準備を担う情報機関は、外交交渉ではズブの素人ばかり

 就任から1年以上過ぎても混乱が収まらないトランプ政権のホワイトハウス。今度は、ドナルド・トランプ大統領が北朝鮮の金正恩朝鮮労働党委員長との首脳会談開催で合意した。

金正恩朝鮮労働党委員長 ©共同通信社

 首脳会談では一体何が決められるのか。米政府が準備チームを始動させたと伝えられた矢先、大統領はマクマスター補佐官(国家安全保障問題担当)を解任した。

 果たして、十分な準備が行えるかどうか。予測不可能な首脳会談はリスクに満ちている。日本の安全保障に直接的影響を与える首脳会談の行方を探ってみた。

即断の裏にはトランプ大統領の過信

 北朝鮮は、20発以上のミサイルを発射し、水爆実験も行ったとされる昨年1年間から一変して、今年は「ほほ笑み外交」に転じた。

 狙いは明らかだ。昨年と同じペースで核・ミサイル開発を続けた場合、アメリカから攻撃を受ける可能性が高まる。厳しい制裁の効果が出て、経済に悪影響が出始めたこともある。昨年11月29日、米国本土に到達する規模の大陸間弾道ミサイル(ICBM)発射に成功して「ひと区切り」を付けた。

ミサイル実験はこれで終わるのか ©getty

 実際には未完成なのに金委員長が「国家核戦力の完成」を宣言して、対話路線にカジを切ったのは、形式を整えただけに過ぎない。

 平昌五輪をきっかけに南北対話が進展すると、すかさず韓国特使を通じて米朝首脳会談を提案し、トランプ大統領は何の条件も注文も付けずに即断、「5月までの首脳会談」開催を決めたのだった。

 その経緯から浮かび上がったのは、トランプ大統領の「過信」と、戦略を欠く彼一流の「政治ショー」である。

 政治も外交も経験がないにもかかわらず、「自分が金委員長と会えば北朝鮮の核問題を解決できる」と自己能力を過信するのは、ビジネスマンとしての成功体験が身に染みているからだ。
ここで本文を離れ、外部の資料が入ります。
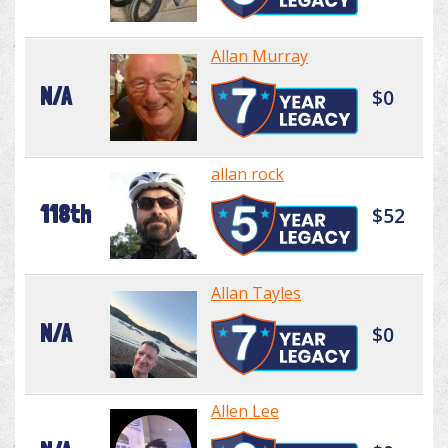
Allan Murray
N/A
$0
allan rock
118th
$52
Allan Tayles
N/A
$0
Allen Lee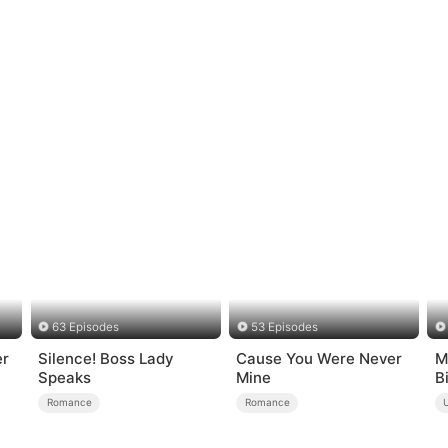
63 Episodes
53 Episodes
er
Silence! Boss Lady
Cause You Were Never
M
Speaks
Mine
B
Romance
Romance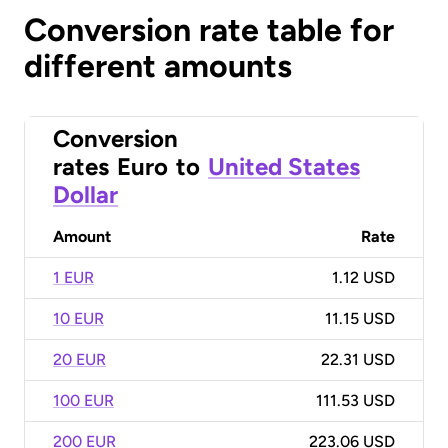
Conversion rate table for
different amounts
Conversion
rates
Euro
to
United States
Dollar
Amount
Rate
1 EUR
1.12 USD
10 EUR
11.15 USD
20 EUR
22.31 USD
100 EUR
111.53 USD
200 EUR
223.06 USD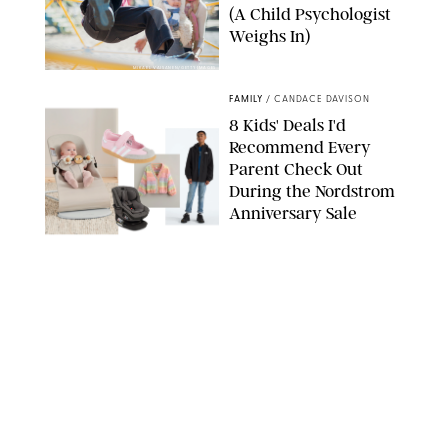
(A Child Psychologist
Weighs In)
MIKAEL VAISANEN/GETTY IMAGES
FAMILY
/
CANDACE DAVISON
8 Kids' Deals I'd
Recommend Every
Parent Check Out
During the Nordstrom
Anniversary Sale
NORDSTROM/PUREWOW
FAMILY
/
RACHEL BOWIE
The New Marriage
Trap Isn’t Divorce—It’s
Exhaustion
SPLASHNEWS.COM/SHUTTERSTOCK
ただ、アメリカのような超大国をトランプ大統領の能力だけで運営できないのは自明。有能な補佐官、閣僚らを据えて権限を委任すると同時に、総合的な戦略観を持つ参謀が必要だが、「才能不足」は否定できない。違う世界で名を上げた人間を使いこなせないばかりか、気に入らない高官を次々短期間で入れ替える。これではまともな政治などできない。